My turn signal pinged its rhythmic song. I heard it, but wasn’t really listening. I watched the oncoming traffic, and waited for my chance to make a right turn.
My thoughts were ringing in my head, playing the harmony to the accompanying noise around me. I was trying to give my thoughts my full attention in hopes I could corral them into orderly conduct.
“You, over there. Yes, I know I have laundry in the washer that’s been sitting there wet for three days. I’ll run that load again when we get home. And yes, I’ll add detergent again. I know it stinks.”
“Excuse me, what? I have to write two checks to the school when I get home? One for a lunch account and then I have to order that sports gear. Oh, and the photograph form. Got it. I’ll try to get that done before picking up Karson from practice.
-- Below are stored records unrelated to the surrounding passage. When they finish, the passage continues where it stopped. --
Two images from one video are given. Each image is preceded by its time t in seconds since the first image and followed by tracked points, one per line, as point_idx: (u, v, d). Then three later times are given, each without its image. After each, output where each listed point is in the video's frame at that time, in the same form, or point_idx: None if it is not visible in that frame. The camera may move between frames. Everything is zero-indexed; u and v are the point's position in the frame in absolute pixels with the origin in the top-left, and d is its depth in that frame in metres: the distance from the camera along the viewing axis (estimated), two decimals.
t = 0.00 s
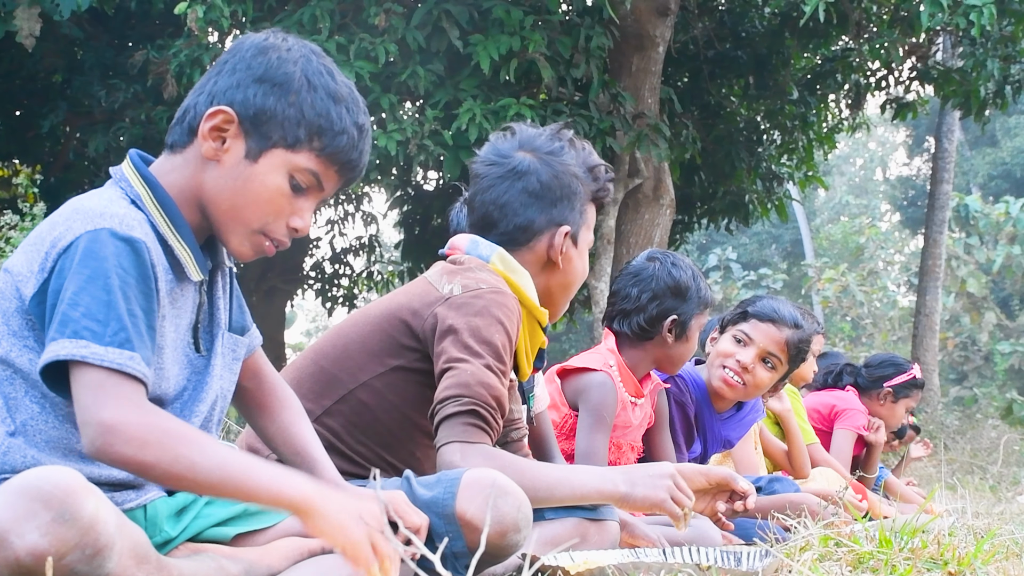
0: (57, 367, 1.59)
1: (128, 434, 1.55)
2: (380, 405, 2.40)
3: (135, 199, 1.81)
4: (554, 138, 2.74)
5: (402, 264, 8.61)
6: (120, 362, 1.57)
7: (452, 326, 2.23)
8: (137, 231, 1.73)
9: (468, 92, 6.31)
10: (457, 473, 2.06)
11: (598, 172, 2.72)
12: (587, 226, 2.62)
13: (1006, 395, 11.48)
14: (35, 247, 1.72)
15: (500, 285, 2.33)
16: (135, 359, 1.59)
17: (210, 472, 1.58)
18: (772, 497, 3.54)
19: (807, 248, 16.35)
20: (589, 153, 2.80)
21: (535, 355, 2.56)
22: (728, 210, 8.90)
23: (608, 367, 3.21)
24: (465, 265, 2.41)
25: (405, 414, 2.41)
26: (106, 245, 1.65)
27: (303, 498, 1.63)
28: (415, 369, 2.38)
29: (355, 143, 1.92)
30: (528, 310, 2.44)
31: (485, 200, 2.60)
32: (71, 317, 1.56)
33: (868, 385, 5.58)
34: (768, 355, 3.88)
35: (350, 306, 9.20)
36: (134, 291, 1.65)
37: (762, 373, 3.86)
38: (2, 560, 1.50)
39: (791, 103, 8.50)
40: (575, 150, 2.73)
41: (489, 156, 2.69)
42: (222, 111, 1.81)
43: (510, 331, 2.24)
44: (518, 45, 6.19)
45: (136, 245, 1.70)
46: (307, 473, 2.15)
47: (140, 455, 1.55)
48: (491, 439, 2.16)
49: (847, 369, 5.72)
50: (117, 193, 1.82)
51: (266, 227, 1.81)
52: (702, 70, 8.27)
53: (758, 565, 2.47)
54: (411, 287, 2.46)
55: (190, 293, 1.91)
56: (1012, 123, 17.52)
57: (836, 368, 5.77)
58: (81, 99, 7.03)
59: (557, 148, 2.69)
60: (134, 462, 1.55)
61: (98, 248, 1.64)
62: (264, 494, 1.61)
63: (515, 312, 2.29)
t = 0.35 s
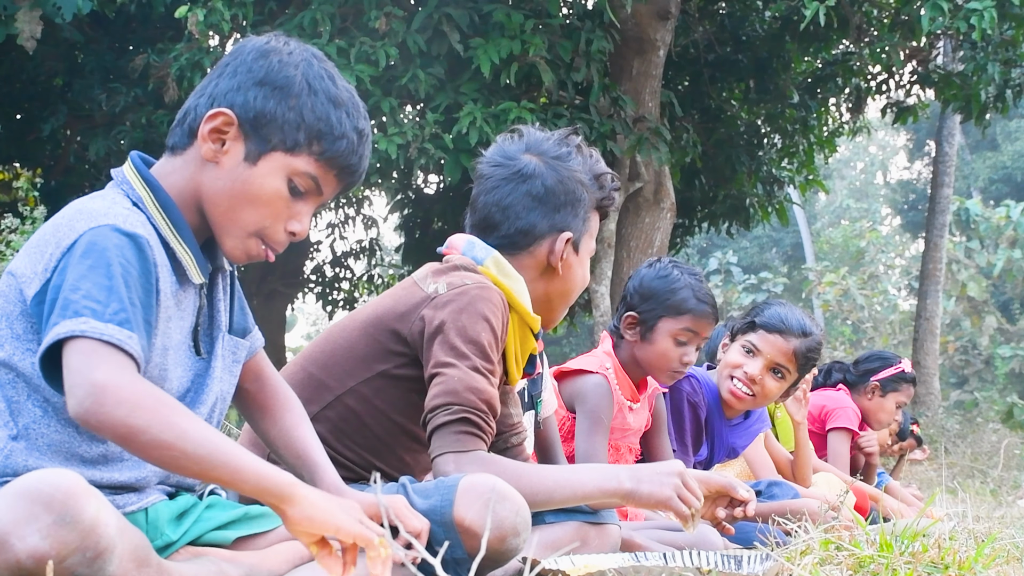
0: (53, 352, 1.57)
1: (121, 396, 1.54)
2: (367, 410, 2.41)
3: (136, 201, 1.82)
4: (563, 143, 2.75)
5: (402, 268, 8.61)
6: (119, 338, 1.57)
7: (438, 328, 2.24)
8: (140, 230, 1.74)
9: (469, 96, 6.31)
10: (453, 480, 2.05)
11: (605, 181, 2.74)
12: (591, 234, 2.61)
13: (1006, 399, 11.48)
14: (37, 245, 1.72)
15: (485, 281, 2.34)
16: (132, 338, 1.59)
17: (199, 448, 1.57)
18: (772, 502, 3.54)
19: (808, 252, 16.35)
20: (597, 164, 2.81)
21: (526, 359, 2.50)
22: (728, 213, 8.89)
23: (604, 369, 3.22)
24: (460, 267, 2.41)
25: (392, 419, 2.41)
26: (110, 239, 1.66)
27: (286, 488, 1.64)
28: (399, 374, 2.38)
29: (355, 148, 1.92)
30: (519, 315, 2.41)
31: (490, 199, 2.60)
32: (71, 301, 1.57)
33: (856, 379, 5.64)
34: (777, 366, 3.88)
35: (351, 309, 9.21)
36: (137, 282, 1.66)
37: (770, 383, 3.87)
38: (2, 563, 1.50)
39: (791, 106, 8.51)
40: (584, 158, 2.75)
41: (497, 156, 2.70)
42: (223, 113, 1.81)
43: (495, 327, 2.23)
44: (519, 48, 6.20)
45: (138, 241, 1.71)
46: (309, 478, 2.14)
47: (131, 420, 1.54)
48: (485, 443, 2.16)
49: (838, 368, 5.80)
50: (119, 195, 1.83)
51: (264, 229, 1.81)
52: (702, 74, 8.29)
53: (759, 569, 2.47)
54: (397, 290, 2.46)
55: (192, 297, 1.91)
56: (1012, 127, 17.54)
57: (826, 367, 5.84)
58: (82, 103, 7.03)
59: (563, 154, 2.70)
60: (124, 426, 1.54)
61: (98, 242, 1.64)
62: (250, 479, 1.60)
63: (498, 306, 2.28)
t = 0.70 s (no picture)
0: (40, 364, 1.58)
1: (96, 418, 1.55)
2: (365, 411, 2.40)
3: (132, 204, 1.81)
4: (630, 188, 2.62)
5: (404, 269, 8.61)
6: (101, 355, 1.57)
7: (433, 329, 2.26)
8: (133, 238, 1.74)
9: (471, 97, 6.31)
10: (454, 483, 2.07)
11: (643, 229, 2.49)
12: (595, 264, 2.46)
13: (1008, 400, 11.47)
14: (32, 250, 1.72)
15: (483, 283, 2.35)
16: (115, 355, 1.59)
17: (163, 479, 1.59)
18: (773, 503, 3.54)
19: (810, 253, 16.34)
20: (657, 218, 2.55)
21: (519, 378, 2.50)
22: (731, 214, 8.87)
23: (597, 371, 3.23)
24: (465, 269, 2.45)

Wait, is his jersey in the washer? What time is his game Sunday afternoon?”
“What’s that, Mr. Stomach? I haven’t made dinner plans yet for this evening? Give me a break. I’ve barely even been home this afternoon. You’ll just have to wait.”
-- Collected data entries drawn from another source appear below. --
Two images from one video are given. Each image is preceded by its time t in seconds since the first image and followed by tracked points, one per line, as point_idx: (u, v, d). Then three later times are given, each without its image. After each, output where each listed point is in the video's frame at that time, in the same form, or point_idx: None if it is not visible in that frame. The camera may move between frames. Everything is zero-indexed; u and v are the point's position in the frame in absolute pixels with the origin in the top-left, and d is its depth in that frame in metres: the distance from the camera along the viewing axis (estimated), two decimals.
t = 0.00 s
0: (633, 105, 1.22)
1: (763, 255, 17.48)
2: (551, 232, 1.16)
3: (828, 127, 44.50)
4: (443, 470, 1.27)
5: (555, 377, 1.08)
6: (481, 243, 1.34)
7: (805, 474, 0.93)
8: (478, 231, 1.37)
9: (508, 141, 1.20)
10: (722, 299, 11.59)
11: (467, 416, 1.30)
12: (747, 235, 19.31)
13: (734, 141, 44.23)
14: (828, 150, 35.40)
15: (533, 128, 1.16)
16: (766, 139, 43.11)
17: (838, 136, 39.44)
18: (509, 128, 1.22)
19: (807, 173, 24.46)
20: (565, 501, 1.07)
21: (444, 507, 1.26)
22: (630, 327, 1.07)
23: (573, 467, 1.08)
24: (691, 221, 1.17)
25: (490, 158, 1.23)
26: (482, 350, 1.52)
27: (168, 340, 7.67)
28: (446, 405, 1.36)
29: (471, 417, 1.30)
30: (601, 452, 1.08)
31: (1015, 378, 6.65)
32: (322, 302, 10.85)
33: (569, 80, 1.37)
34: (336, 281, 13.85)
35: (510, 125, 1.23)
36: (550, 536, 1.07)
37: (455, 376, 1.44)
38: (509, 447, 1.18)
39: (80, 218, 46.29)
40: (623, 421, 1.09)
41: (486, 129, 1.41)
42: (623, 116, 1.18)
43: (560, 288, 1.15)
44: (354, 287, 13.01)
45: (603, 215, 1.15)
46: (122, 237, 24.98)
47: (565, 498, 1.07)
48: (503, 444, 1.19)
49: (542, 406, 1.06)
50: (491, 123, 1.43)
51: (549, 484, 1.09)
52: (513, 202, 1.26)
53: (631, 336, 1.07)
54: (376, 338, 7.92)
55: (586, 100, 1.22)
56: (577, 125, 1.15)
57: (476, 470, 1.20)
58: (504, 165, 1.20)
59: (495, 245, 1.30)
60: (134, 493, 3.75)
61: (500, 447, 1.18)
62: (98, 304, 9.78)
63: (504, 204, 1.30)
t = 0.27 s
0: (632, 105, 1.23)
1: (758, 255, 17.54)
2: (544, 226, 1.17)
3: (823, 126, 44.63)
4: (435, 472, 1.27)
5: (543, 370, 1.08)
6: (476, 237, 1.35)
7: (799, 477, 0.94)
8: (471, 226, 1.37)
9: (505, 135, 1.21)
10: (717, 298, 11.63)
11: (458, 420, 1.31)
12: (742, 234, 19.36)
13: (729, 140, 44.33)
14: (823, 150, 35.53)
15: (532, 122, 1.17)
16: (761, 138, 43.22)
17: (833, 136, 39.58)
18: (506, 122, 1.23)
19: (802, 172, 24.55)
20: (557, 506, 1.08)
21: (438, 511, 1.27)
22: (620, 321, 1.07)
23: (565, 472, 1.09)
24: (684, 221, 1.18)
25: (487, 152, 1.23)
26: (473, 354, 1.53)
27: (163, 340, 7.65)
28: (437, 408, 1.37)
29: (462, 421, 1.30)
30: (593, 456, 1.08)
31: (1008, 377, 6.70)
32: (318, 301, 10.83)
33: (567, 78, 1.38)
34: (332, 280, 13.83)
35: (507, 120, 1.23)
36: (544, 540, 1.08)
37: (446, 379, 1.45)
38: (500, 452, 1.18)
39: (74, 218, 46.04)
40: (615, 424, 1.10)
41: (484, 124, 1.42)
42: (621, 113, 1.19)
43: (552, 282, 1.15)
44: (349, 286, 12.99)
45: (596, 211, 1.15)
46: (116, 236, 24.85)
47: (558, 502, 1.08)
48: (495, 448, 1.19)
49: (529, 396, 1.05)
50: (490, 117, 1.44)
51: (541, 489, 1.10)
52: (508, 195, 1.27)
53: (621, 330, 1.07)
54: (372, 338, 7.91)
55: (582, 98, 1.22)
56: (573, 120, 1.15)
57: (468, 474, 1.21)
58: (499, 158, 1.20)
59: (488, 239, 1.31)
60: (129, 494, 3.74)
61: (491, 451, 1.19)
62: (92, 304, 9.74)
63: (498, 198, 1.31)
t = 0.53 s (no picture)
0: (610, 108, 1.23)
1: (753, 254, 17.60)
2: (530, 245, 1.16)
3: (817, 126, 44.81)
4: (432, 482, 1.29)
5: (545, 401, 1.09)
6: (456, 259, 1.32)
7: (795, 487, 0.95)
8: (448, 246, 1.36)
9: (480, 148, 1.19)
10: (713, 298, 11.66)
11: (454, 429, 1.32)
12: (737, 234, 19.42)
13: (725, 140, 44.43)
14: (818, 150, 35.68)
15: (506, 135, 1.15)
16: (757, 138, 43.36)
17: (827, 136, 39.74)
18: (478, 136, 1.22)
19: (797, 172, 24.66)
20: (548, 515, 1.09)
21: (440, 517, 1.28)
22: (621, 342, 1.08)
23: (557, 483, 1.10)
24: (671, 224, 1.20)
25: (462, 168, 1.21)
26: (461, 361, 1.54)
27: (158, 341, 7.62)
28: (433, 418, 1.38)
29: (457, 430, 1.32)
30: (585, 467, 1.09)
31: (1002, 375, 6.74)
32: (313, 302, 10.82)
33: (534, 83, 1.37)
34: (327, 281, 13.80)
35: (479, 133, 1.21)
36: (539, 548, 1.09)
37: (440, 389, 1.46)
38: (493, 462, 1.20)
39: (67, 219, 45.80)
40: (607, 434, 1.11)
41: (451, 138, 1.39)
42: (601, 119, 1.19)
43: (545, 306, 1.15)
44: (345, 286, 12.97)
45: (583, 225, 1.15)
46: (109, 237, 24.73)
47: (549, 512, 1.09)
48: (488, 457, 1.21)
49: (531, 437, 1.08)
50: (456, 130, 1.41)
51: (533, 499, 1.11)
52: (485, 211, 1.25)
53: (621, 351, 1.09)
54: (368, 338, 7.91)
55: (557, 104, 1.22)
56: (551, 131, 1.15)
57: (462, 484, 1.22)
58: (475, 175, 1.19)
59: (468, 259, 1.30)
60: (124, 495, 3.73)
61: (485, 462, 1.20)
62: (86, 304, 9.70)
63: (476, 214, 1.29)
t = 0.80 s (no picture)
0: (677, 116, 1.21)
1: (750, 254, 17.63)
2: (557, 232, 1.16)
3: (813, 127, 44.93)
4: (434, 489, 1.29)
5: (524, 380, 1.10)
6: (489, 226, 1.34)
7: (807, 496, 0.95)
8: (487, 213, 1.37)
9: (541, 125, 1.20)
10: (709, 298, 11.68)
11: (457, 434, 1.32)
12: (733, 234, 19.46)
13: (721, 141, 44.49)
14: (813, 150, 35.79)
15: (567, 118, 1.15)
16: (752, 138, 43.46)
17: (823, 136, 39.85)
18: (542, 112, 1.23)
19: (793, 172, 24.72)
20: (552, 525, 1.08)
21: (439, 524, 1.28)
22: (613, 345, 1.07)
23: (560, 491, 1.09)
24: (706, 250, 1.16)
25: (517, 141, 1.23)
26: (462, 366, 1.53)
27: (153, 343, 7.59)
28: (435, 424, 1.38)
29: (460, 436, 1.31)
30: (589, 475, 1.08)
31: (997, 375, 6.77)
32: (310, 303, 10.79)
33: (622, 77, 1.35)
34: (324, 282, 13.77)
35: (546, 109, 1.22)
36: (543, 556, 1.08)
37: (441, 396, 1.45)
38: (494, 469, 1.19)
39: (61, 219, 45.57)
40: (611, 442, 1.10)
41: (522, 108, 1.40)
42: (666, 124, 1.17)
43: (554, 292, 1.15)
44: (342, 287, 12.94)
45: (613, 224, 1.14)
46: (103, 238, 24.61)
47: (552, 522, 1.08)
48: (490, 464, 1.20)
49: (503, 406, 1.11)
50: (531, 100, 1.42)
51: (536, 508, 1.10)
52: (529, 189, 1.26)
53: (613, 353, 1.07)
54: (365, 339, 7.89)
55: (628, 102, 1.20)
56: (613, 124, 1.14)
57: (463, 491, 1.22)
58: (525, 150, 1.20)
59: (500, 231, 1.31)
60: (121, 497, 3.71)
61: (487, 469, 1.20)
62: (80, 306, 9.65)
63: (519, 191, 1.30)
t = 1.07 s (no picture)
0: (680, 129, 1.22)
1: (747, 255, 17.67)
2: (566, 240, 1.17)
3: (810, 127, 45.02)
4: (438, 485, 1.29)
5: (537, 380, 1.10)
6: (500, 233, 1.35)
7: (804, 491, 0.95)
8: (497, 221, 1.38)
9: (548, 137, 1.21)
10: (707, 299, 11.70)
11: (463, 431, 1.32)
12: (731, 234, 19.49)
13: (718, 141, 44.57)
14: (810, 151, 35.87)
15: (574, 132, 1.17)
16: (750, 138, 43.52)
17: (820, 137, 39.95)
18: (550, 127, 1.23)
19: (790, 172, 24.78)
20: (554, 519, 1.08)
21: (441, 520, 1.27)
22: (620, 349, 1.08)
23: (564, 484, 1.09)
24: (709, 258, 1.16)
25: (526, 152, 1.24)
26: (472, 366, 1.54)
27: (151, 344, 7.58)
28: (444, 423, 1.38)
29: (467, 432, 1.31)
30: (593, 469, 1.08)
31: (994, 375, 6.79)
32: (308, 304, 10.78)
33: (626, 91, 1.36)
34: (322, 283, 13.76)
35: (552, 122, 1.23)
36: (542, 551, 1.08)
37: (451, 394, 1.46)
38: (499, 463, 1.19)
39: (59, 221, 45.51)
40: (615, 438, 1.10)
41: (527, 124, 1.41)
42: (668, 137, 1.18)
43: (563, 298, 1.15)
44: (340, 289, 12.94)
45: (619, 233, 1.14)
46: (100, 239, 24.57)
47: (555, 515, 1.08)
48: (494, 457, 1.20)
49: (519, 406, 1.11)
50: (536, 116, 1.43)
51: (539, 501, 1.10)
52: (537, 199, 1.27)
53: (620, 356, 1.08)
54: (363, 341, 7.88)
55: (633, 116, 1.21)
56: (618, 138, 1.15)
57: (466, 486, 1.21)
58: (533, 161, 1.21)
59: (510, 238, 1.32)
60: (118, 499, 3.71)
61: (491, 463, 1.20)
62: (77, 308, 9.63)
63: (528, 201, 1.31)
My own mental conversation was not the only one echoing in my ears. In the backseat of the van, my daughters, ages seven and nine, were having one of their own.
I could hear them, but I wasn’t really listening.
“Let’s make up our own cheers, Kenzie.” My oldest daughter was saying.
“Okay. Let’s use letters and then think of words that they stand for,” Kenzie replied.
I tuned them out again.
Where did I put the checkbook?
“I know. For the letter ‘O’ we can make it stand for ‘Honesty!’ ‘O’ says ‘Ahh’ so honesty is a good word! I like honesty!”
“Yeah! ‘O’ for ‘Honesty’. Good idea Kenzie!” Karly responded to her little sister.
“Honesty actually starts with an ‘H,’” I chimed in. “How about ‘Octopus,’ instead?”
“No way, Mom!” Kenzie said. “I like ‘honesty’ better.”
I looked back at the road. I never was a cheerleader. What do I know?
“Okay, now for the letter ‘C.’ Kenzie continued, “Let’s use the word “Kind!” I looked in the rearview mirror. She was smiling and enthusiastic.
Once again I broke in to the conversation.
“Kind actually starts with a ‘K’ not a ‘C.’” I informed.
“No, it doesn’t.”
“Yes, it does.”
“No, it’ doesn’t”
“Yes, it does.”
The turn signal kept the beat.
“Well, we don’t really care. We like honesty and kindness so we’re going to use them.” Kenzie said.
I thought about it.
Whose team mascot is an Octopus, anyway?
“You know what?” I said in my best Mom Authority voice. “I like honesty and kindness too. Go for it!”
And they did. They completed their homemade cheer and happily chatted the rest of the drive home.
They may not be winning the spelling bee anytime soon. But, I’ll tell you what, I don’t really care.
Honesty and kindness trump winning in my book, anyway.
Hip. Hip. Hooray! You go girls! Let honesty and kindness be traits you always cheer about.
And who knows. Maybe I could have been a cheerleader, after all.